Road 96 is a single-player, first person view game where the player is a teenager who’s trying to escape a fictional country who’s leader is extremely authoritarian. The main character is trying to get to the border or this country, and interacts with other characters throughout the game in order to gain information about the journey, the state of the country, get survival tips, gain money, food and just generally survive and complete their journey successfully. The player gets to make choices about their actions and talking points, , and all these choices impact the game play and eventual outcome of the story. The game features mature themes like violence, drug and substance abuse, and mild sexual innuendos. The key message of the game centers challenging players to explore their morality.

Formal Elements

  1. Objective/Goal: The player’s objective is to reach the border and escape the country. 
  2. Mechanics: The player can interact with non-playable characters, make choices, collect resources, and engage in mini-games to progress.
  3. Resources: The player collects items like food, water, and money to survive.
  4. Relationships: The player’s relationships with non-playable characters impact their journey’s outcome.
  5. Rounds: The game does not have traditional rounds, but the player’s journey is divided into chapters. It features procedurally generated events, allowing for a unique playthrough each time.
  6. Aesthetic: The visual design of the game is reminiscent of a 90’s road trip movie, with large open landscapes, trucks, windy roads,  and hitchhikers scattered across the game.

What Differentiates Road 96 from Other Games in its Genre:

Road 96 is a narrative-driven game with a focus on player choice. Unlike other games in the genre, it encourages players to explore their morality and make choices that impact the game’s outcome. The game’s multiple routes and endings also set it apart from other narrative-driven games. The unique art style and a compelling soundtrack that enhances the overall experience.

Was the Game Fun?

I found the game to be extremely fun, and played it for about 3 hours right after I downloaded. As much as the game is centered around making choices and a narrative, there also exist very silly moments and challenges that add to the fun of the game. For example, in one scene, I met a stranger at an overnight camp, and they had an old trombone After a series of choices, I ended up in a situation where the character (Zoe) challenged me to play along to Bella Ciao (yes, this is the song from Money Heist) and I had to play different notes in a way reminiscent to guitar hero, where I would slide my joystick over to the right notes.
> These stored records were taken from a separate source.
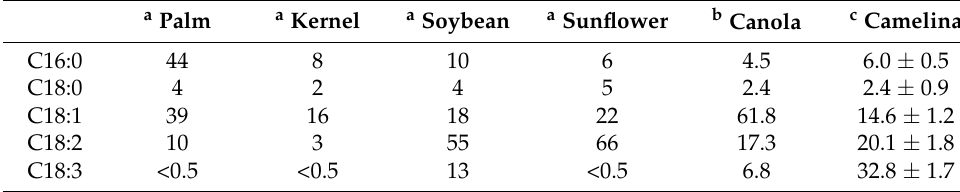
Table 3. Typical fatty acid composition in major oil crops and camelina (%). a Palm a Kernel a Soybean a Sunflower b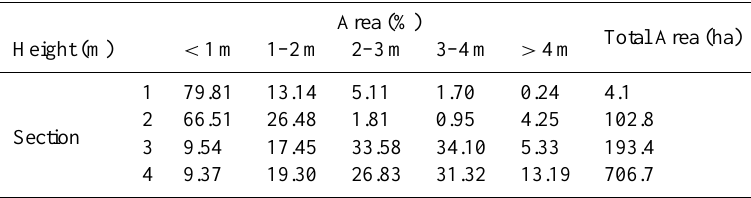
Table 6. Water height for the flood-prone areas in the modelled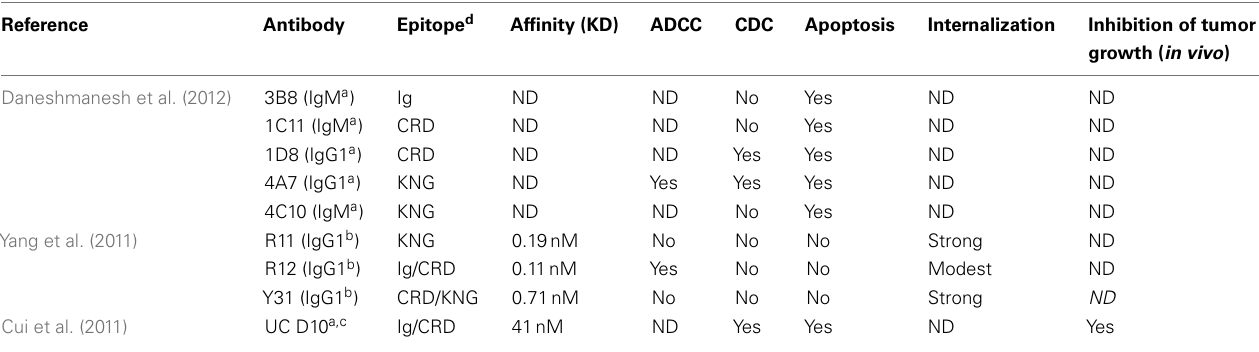
a Mouse antibody. b Rabbit/human chimeric IgG1 antibody. c Target cells for biological activity includes ROR1-positive leukemia cell lines, in addition to primary CLL cells. d Refer to Figure 1 for domain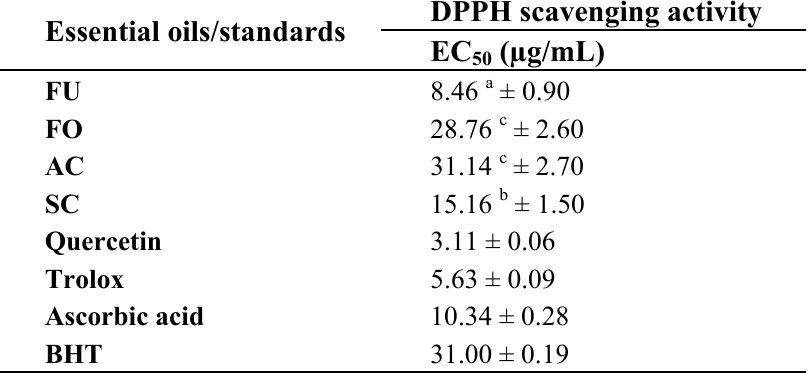
Table 3. Antioxidant activity of essential oils of H. gardnerianum collected at different locations. Essential oils/standards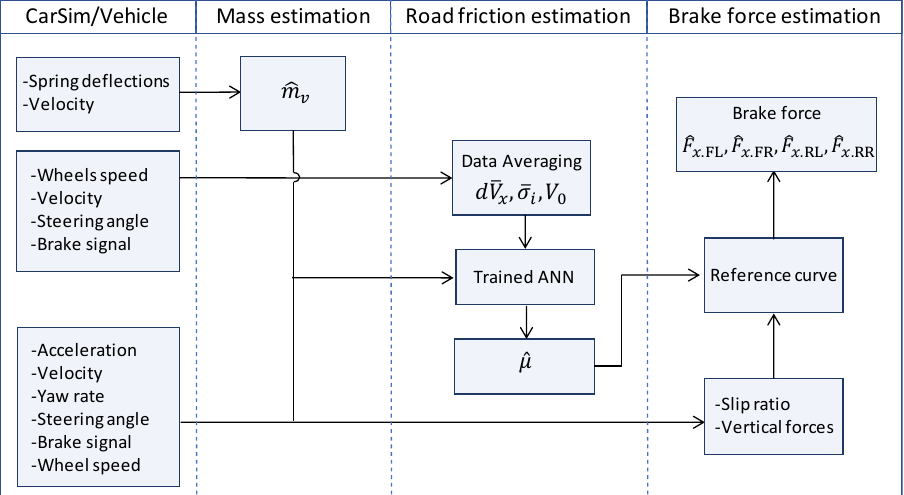
Figure 1. Entire structure of the proposed estimation systems.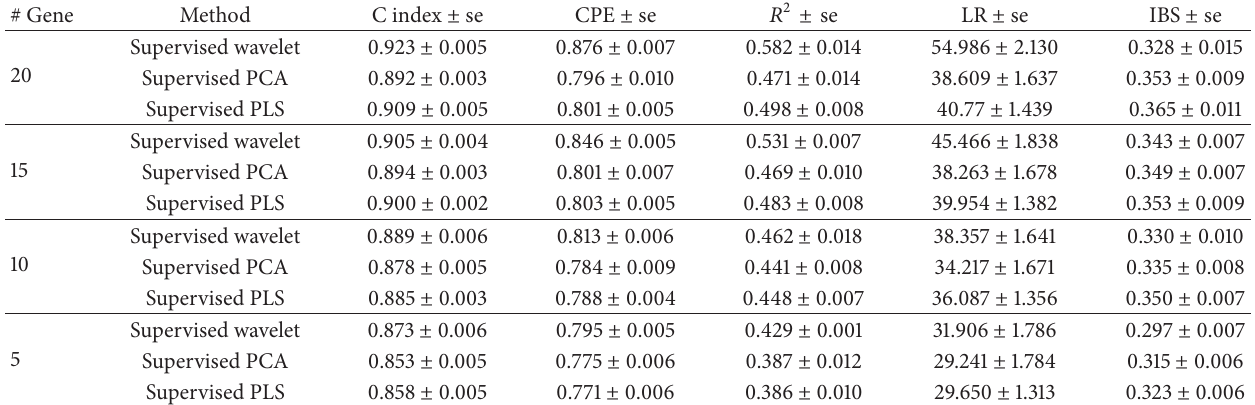
Table 3: Performance of different Cox models for lung cancer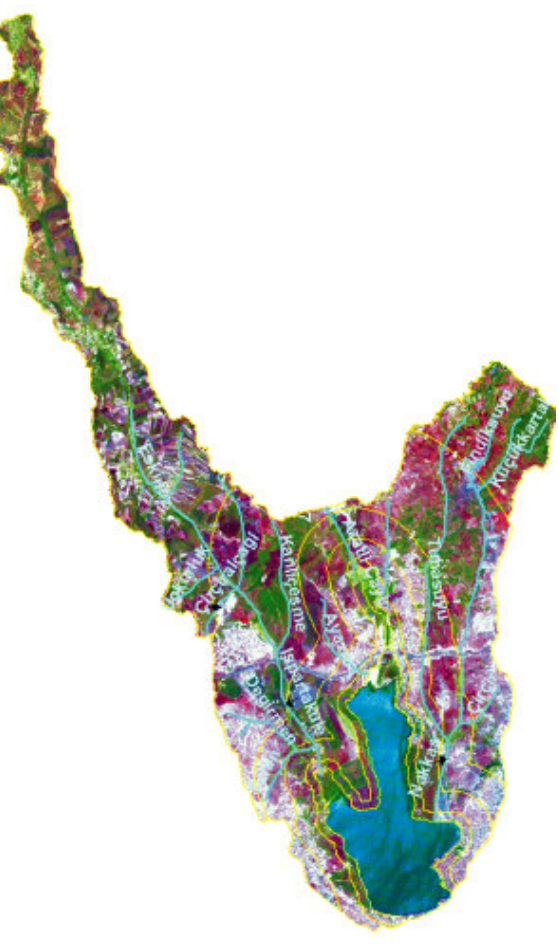
FIGURE 2 . A Landsat-5 TM + SPOT-Pan color composite satellite image of Küçükçekmece Water Basin dated 1992. Streams and protection zones were overlaid as vector data, applying GIS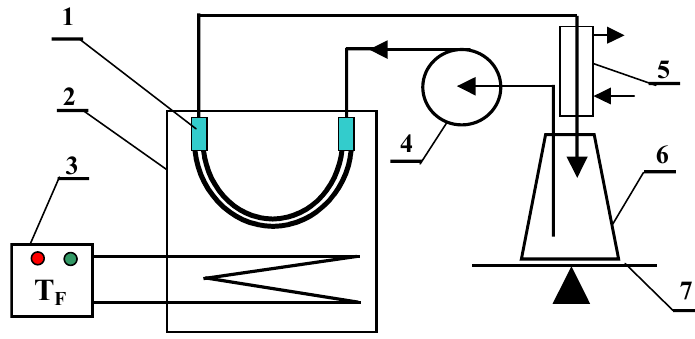
Figure 1. MD experimental set-up. 1—MD module, 2—feed tank, 3—Nűga temperature regulator, 4—peristaltic pump, 5—cooler, 6—distillate tank, 7—balance.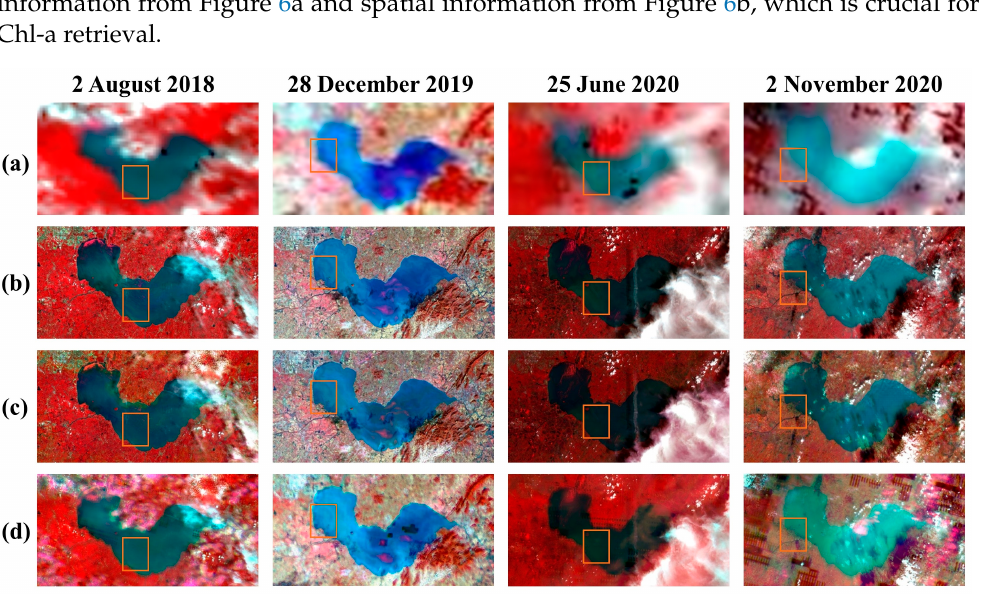
Figure 7. Comparisons of the spatial-spectral correlation coefficient ( (cid:1829)(cid:1829) (cid:3047)(cid:3042)(cid:3039) ) of the fused images with the degradation model (red line) and fused images without the degradation model (blue line) for four dates. ( a ) 2 August 2018; ( b ) 28 December 2019; ( c ) 25 June 2020; ( d ) 2 November 2020. 4.1.2. Spectral Comparisons of Fused and MSI Images To further illustrate the advantages of the fused images obtained via the PSSDFN, we compared the spectral information of the fused and original MSI images. Firstly, we resampled the fused and MSI images to the MODIS scale (i.e., 1 km), and then calculated the spectral correlation of the MODIS images. Figure 8 shows the (cid:1829)(cid:1829) (cid:3046)(cid:3043)(cid:3032) values of the nine fused bands and corresponding original MSI bands at four different dates. Compared to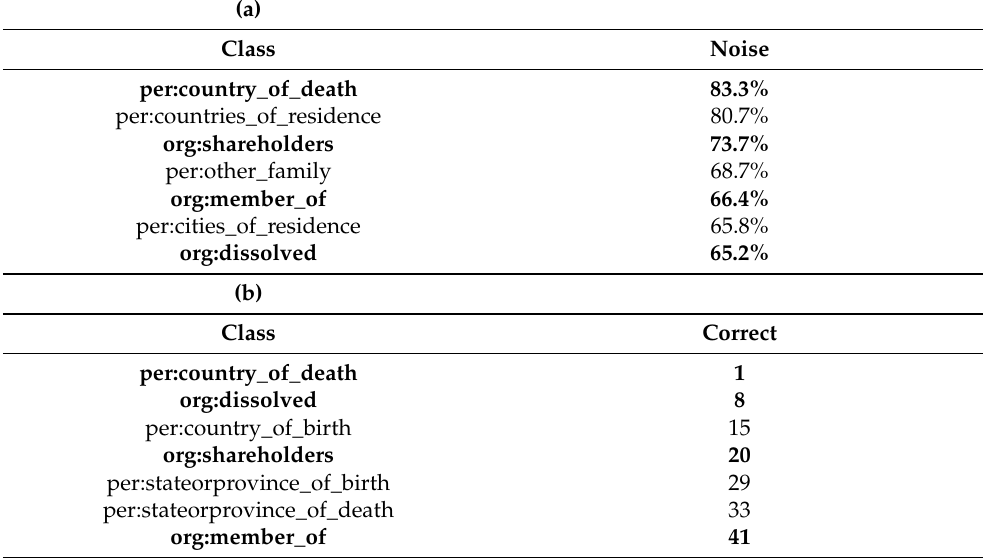
Table 1. Top seven classes in TACRED training dataset ordered by the level of label noise in de- scending order (a) and those ordered by the number of correct instances in ascending order (b). per and org are the abbreviation of person and organization, Noise denotes the the level of label noise for each class which is calculated by # wrong label , and Correct denotes the number of correct labels # instances for each class. Noisy labels, i.e., wrong labels are determined by the refined annotation [9]. Four classes marked in bold font suffer both of noise label and low source availability regime, i.e., MC. MC instances are totally 227 out of 68,124 training instances (0.33%) and the positive class which has most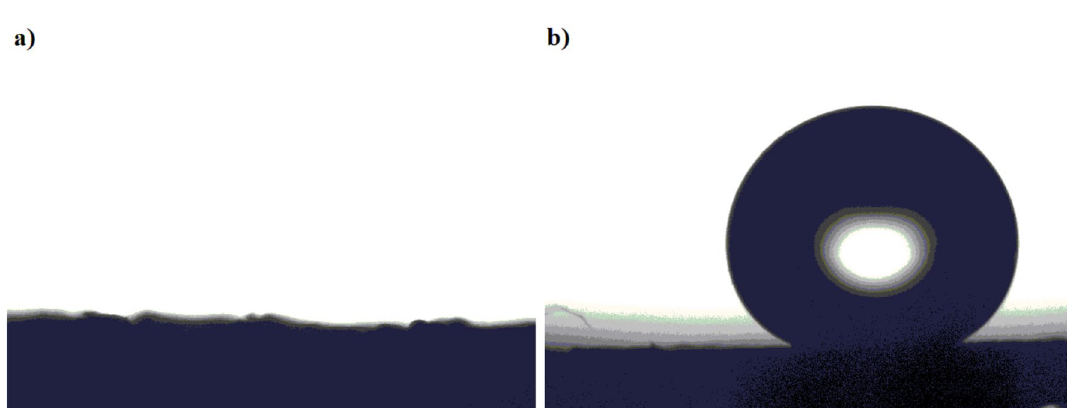
Figure 6. SEM images of the pristine ( a ) and modified textile fabric ( b ).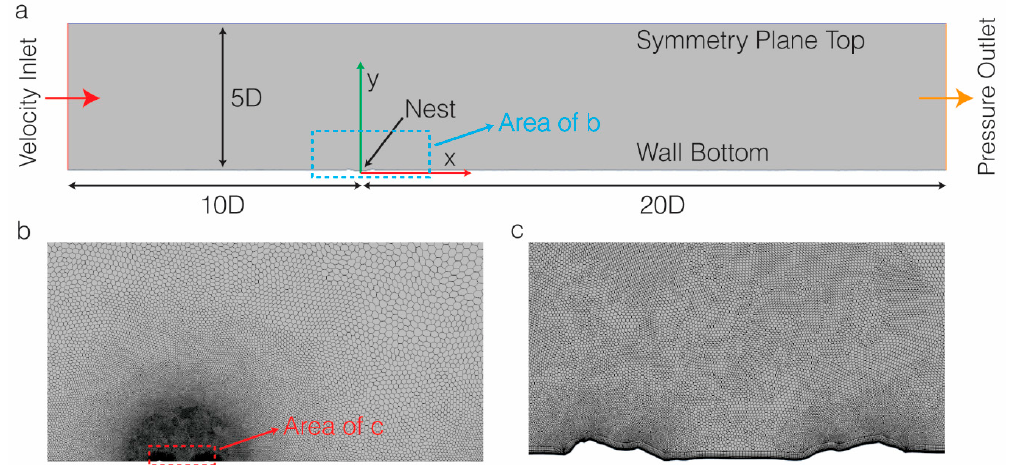
Figure 6. ( a ) Computational domain and boundary conditions used; ( b , c ) View of the mesh resolution used in the study with the flow from left to right. Finer mesh is used in the immediate vicinity of the nest with increasingly coarser mesh further away.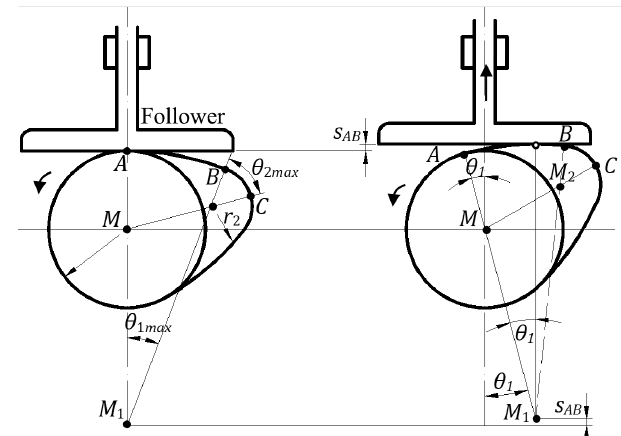
Figure 2. Follower movement on arc-AB.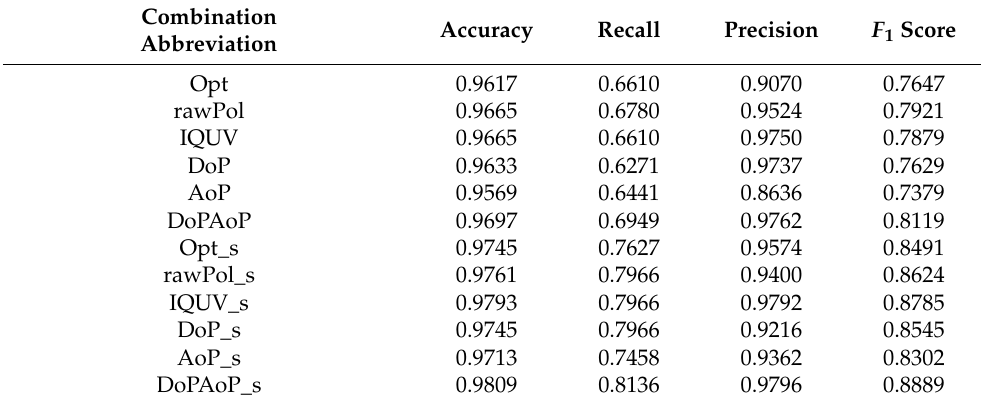
Table 4. Random forest classifier results for different combinations related to Q1, Q2 and Q3.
Zoe would laugh if I messed up, and get impressed if I hit a few notes in order. In a different scene, We meet Dancing Carl, who’s convinced that he’s the best dancer and no one can keep up with him, and thus challenges everyone to a dance battle. Here, I got to engage in a very whimsical  dance with Carl. I’ve attached snippet of both these instances below

Type of Fun and How it was Created:

The main kind of fun in this game is Narrative, and is created through the journey motif  of the game. The environment is also consistent, and the general premise of the game is tied to the story of a person who’s on the road, and the aesthetic is created around scenery, sounds and characters one would meet while on a journey. Discovery is also a key type of fun in this game, where the player gains more information about the road and the political climate of the country they interact with other characters and as the game progresses. Fantasy is a more minor kind  of fun that is achieved through immersing the player in a make-believe world and through the player engaging with said world. I categorize it as a minor kind of fun since the environment mimics features, experiences, places, politics and even decisions that are present in the real world. The sense of escape might come from submerging yourself in a world that’s different from your current one, even if its the same kind of world.

Moments of Particular Success or Epic Fails:

The game generates new scenery and plot lines depending on the choices of the player which keeps the game fresh and unpredictable. This however, slows down the pace of the game, and can cause the occasional lack of direction and clarity, particularly in regards to objectives. This feeling of uncertainty detracts from the overall experience of the game.

Things to Change to Make the Game Better:

The challenges in the game were a bit simple, and the game could benefit from crafting more challenging decision making and quickening the pace of the game. The number of choices to be made are limited, and some choices are circular, in that picking one eventually leads to another choice that is tied to one of the previous options that you didn’t select. In their defense, having completely divergent paths in a single game would be a massive challenge, and would result in a larger and more complicated game to develop. However, having more choices or making the connections between different choices less obvious would improve the game.